EXERCISE DESCRIPTION: Copy the entries below word for word, minus the pictures.

DATA SHOWN:

____

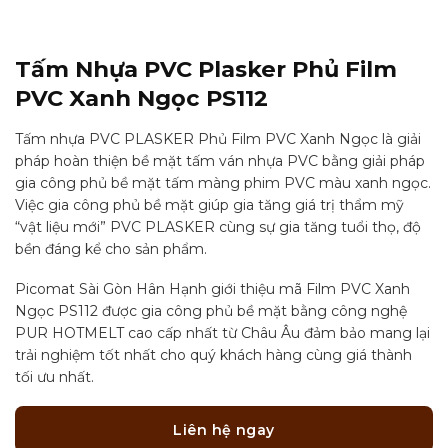
Tấm Nhựa PVC Plasker Phủ Film
PVC Xanh Ngọc PS112
Tấm nhựa PVC PLASKER Phủ Film PVC Xanh Ngọc là giải
pháp hoàn thiện bề mặt tấm ván nhựa PVC bằng giải pháp
gia công phủ bề mặt tấm màng phim PVC màu xanh ngọc.
Việc gia công phủ bề mặt giúp gia tăng giá trị thẩm mỹ
“vật liệu mới” PVC PLASKER cùng sự gia tăng tuổi thọ, độ
bền đáng kể cho sản phẩm.
Picomat Sài Gòn Hân Hạnh giới thiệu mã Film PVC Xanh
Ngọc PS112 được gia công phủ bề mặt bằng công nghệ
PUR HOTMELT cao cấp nhất từ Châu Âu đảm bảo mang lại
trải nghiệm tốt nhất cho quý khách hàng cùng giá thành
tối ưu nhất.
Liên hệ ngay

____

WRITTEN ANSWER:
Tấm Nhựa PVC Plasker Phủ Film
PVC Xanh Ngọc PS112
Tấm nhựa PVC PLASKER Phủ Film PVC Xanh Ngọc là giải
pháp hoàn thiện bề mặt tấm ván nhựa PVC bằng giải pháp
gia công phủ bề mặt tấm màng phim PVC màu xanh ngọc.
Việc gia công phủ bề mặt giúp gia tăng giá trị thẩm mỹ
“vật liệu mới” PVC PLASKER cùng sự gia tăng tuổi thọ, độ
bền đáng kể cho sản phẩm.
Picomat Sài Gòn Hân Hạnh giới thiệu mã Film PVC Xanh
Ngọc PS112 được gia công phủ bề mặt bằng công nghệ
PUR HOTMELT cao cấp nhất từ Châu Âu đảm bảo mang lại
trải nghiệm tốt nhất cho quý khách hàng cùng giá thành
tối ưu nhất.
Liên hệ ngay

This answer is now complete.